# WRITTEN EXERCISE
Rewrite the lines starting at the one containing "phylum: Mollusca" and ending at the one containing "genus: Hypochaeris", changing "common name" to "vernacular name" and leaving everything else as it is.

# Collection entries
%%
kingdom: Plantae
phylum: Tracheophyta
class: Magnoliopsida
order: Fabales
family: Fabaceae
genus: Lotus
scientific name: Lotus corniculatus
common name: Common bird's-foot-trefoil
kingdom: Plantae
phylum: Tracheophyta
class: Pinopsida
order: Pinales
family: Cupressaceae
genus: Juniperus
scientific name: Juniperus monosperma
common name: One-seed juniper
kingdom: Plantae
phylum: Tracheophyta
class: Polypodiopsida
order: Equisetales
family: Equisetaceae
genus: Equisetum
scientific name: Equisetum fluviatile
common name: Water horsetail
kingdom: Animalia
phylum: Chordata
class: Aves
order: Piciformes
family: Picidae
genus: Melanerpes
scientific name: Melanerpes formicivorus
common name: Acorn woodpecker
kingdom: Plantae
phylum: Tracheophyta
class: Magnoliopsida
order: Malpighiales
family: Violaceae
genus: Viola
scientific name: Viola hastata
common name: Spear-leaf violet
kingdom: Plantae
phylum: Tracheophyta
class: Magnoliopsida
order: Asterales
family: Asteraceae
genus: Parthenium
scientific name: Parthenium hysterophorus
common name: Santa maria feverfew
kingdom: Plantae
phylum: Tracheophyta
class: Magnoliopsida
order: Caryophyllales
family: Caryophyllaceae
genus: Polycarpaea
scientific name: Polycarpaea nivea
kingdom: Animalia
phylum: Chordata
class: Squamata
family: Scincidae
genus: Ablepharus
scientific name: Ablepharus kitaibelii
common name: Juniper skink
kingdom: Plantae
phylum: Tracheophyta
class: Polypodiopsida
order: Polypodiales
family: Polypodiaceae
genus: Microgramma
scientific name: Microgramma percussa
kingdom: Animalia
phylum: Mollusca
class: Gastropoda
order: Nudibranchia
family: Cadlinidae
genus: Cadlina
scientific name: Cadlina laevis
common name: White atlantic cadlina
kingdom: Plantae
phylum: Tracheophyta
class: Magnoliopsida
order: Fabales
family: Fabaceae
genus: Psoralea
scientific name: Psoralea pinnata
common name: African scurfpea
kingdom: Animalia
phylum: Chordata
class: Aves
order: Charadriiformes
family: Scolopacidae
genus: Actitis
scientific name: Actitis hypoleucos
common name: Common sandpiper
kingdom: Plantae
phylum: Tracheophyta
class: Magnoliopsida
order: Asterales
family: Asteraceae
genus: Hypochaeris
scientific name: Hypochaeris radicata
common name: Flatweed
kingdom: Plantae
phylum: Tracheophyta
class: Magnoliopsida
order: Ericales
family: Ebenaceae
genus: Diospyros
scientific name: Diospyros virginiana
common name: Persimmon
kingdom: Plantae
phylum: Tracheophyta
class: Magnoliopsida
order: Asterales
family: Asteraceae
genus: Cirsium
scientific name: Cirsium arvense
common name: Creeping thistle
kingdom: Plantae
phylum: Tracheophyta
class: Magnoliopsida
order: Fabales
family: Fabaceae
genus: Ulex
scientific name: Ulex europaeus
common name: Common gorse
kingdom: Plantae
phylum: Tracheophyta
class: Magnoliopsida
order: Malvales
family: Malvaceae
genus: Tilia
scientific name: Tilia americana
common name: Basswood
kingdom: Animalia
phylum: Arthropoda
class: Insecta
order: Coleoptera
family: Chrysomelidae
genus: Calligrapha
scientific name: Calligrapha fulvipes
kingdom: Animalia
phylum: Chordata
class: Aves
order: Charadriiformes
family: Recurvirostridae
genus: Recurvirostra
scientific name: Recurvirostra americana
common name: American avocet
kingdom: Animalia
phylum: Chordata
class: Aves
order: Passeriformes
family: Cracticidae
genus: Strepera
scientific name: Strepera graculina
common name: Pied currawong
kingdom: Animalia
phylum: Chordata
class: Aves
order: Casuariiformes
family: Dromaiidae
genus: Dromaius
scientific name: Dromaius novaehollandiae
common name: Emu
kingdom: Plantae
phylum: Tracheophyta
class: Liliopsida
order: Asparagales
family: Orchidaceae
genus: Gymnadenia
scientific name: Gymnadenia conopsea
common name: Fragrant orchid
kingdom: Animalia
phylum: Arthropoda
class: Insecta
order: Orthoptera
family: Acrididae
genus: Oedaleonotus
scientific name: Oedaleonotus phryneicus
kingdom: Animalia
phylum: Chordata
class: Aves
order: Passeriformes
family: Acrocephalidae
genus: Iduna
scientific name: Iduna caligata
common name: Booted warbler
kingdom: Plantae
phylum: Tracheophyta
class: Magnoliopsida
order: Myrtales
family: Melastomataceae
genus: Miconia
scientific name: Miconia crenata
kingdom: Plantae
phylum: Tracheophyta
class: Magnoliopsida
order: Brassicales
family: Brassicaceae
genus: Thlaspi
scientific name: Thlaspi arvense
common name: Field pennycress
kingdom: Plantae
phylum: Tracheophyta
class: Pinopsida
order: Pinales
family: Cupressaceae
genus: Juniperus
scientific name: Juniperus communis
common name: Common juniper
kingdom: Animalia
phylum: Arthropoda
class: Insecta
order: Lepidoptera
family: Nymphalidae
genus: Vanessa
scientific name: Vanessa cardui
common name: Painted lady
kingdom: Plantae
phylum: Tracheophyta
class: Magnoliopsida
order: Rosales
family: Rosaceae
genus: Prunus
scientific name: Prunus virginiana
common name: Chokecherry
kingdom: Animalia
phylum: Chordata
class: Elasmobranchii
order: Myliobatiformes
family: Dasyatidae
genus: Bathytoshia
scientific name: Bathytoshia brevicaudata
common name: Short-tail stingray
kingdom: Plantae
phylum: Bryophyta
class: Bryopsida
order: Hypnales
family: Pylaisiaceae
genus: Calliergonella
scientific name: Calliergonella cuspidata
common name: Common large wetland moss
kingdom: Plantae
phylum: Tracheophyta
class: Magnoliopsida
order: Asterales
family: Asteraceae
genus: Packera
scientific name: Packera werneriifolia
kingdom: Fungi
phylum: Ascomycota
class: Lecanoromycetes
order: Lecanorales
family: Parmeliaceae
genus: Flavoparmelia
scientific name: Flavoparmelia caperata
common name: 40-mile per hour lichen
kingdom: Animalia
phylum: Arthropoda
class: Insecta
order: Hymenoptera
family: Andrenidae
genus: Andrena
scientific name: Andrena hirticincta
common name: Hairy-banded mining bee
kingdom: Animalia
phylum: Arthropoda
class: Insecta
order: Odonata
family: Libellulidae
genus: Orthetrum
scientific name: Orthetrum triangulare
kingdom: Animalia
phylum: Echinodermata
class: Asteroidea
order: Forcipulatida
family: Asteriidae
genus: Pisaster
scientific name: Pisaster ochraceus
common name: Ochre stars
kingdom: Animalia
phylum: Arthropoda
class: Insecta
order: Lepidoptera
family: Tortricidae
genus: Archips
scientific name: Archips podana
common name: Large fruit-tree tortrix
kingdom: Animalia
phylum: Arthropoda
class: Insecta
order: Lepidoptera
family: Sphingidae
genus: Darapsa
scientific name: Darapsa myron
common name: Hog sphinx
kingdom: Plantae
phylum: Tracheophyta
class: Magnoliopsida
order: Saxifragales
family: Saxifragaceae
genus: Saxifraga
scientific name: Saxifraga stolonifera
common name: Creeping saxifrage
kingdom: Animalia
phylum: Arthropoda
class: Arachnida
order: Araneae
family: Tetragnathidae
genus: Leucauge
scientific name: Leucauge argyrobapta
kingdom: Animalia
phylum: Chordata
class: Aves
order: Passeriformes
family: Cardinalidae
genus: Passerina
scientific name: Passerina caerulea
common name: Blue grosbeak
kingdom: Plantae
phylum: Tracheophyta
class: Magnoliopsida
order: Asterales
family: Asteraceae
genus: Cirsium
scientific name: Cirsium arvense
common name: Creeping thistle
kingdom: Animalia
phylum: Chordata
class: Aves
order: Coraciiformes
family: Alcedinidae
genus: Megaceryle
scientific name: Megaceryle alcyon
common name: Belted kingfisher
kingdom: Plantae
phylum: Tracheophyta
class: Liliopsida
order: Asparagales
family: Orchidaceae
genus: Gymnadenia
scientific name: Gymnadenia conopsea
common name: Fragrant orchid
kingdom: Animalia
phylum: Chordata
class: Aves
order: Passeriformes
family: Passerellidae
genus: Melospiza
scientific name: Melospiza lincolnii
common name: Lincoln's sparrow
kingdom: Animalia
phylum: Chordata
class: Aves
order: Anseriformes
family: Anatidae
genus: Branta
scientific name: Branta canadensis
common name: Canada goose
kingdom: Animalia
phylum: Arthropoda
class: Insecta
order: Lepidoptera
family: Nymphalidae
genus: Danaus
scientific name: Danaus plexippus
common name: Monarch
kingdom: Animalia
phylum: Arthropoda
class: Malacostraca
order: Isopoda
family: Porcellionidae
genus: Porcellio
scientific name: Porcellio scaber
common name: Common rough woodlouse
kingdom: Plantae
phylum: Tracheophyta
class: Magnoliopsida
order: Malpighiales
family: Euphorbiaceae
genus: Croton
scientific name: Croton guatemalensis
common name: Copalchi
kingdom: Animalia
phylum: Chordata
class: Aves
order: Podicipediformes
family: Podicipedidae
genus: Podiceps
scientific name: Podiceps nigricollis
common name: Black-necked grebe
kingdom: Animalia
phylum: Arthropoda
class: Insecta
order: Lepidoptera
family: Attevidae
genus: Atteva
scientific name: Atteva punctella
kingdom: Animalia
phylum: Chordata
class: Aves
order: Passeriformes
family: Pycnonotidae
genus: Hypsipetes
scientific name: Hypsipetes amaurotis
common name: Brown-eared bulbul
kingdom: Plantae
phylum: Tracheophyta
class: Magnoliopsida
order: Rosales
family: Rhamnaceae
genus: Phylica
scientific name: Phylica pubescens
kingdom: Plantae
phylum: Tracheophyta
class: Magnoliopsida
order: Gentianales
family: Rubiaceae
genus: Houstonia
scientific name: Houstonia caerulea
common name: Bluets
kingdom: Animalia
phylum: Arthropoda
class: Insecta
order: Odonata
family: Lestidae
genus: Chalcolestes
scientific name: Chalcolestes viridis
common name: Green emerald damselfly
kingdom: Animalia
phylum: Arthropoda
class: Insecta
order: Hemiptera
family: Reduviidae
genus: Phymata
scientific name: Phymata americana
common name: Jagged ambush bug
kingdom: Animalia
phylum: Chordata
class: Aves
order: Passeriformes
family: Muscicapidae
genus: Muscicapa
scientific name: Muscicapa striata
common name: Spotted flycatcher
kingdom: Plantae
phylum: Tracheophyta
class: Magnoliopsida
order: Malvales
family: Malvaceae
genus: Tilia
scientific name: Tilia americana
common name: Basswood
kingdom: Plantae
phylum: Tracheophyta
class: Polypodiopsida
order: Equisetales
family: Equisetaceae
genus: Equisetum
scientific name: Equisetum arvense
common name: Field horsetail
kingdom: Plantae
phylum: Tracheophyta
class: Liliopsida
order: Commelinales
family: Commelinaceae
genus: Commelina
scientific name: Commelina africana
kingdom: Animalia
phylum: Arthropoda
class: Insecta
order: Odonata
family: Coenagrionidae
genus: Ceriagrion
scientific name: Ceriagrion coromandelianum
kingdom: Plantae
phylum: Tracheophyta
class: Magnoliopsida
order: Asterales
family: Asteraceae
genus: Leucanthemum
%%
# ANSWER TO THE EXERCISE
phylum: Mollusca
class: Gastropoda
order: Nudibranchia
family: Cadlinidae
genus: Cadlina
scientific name: Cadlina laevis
vernacular name: White atlantic cadlina
kingdom: Plantae
phylum: Tracheophyta
class: Magnoliopsida
order: Fabales
family: Fabaceae
genus: Psoralea
scientific name: Psoralea pinnata
vernacular name: African scurfpea
kingdom: Animalia
phylum: Chordata
class: Aves
order: Charadriiformes
family: Scolopacidae
genus: Actitis
scientific name: Actitis hypoleucos
vernacular name: Common sandpiper
kingdom: Plantae
phylum: Tracheophyta
class: Magnoliopsida
order: Asterales
family: Asteraceae
genus: Hypochaeris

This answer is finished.